== Records for processing ==

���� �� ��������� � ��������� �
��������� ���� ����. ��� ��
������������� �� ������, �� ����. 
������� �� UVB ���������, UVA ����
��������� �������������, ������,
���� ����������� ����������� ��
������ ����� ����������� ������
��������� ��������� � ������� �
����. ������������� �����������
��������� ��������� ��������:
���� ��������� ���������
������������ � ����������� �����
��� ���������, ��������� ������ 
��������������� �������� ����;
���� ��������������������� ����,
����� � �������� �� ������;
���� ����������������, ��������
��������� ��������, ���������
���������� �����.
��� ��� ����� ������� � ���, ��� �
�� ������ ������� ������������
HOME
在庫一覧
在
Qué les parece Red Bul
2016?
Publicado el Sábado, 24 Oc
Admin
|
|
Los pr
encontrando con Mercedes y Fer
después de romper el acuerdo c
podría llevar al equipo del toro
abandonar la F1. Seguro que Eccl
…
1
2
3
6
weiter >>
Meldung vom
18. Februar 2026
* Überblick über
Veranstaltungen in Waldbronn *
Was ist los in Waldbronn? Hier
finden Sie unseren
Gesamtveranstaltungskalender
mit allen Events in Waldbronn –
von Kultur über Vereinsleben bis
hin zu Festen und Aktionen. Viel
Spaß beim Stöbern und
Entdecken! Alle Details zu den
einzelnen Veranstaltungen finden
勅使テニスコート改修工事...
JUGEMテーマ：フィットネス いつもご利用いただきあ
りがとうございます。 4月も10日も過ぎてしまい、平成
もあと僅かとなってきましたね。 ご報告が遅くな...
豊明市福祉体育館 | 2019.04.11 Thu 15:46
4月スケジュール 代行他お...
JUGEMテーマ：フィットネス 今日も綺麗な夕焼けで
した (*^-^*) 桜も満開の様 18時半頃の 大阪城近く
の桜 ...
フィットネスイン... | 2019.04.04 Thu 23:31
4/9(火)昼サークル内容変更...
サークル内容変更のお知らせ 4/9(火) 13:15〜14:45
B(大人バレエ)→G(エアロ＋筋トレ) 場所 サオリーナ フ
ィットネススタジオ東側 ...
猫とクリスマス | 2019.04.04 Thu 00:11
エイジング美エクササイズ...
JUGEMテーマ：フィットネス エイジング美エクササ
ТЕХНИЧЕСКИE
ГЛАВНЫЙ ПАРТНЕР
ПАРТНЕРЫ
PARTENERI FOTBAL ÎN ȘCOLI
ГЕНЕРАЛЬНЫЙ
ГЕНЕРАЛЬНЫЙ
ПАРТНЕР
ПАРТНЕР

===

Work order: At the line containing "hin zu Festen und Aktionen. Viel", start copying. Continue exactly through the final line of the entries above and stop there.

Solved exercise:
hin zu Festen und Aktionen. Viel
Spaß beim Stöbern und
Entdecken! Alle Details zu den
einzelnen Veranstaltungen finden
勅使テニスコート改修工事...
JUGEMテーマ：フィットネス いつもご利用いただきあ
りがとうございます。 4月も10日も過ぎてしまい、平成
もあと僅かとなってきましたね。 ご報告が遅くな...
豊明市福祉体育館 | 2019.04.11 Thu 15:46
4月スケジュール 代行他お...
JUGEMテーマ：フィットネス 今日も綺麗な夕焼けで
した (*^-^*) 桜も満開の様 18時半頃の 大阪城近く
の桜 ...
フィットネスイン... | 2019.04.04 Thu 23:31
4/9(火)昼サークル内容変更...
サークル内容変更のお知らせ 4/9(火) 13:15〜14:45
B(大人バレエ)→G(エアロ＋筋トレ) 場所 サオリーナ フ
ィットネススタジオ東側 ...
猫とクリスマス | 2019.04.04 Thu 00:11
エイジング美エクササイズ...
JUGEMテーマ：フィットネス エイジング美エクササ
ТЕХНИЧЕСКИE
ГЛАВНЫЙ ПАРТНЕР
ПАРТНЕРЫ
PARTENERI FOTBAL ÎN ȘCOLI
ГЕНЕРАЛЬНЫЙ
ГЕНЕРАЛЬНЫЙ
ПАРТНЕР
ПАРТНЕР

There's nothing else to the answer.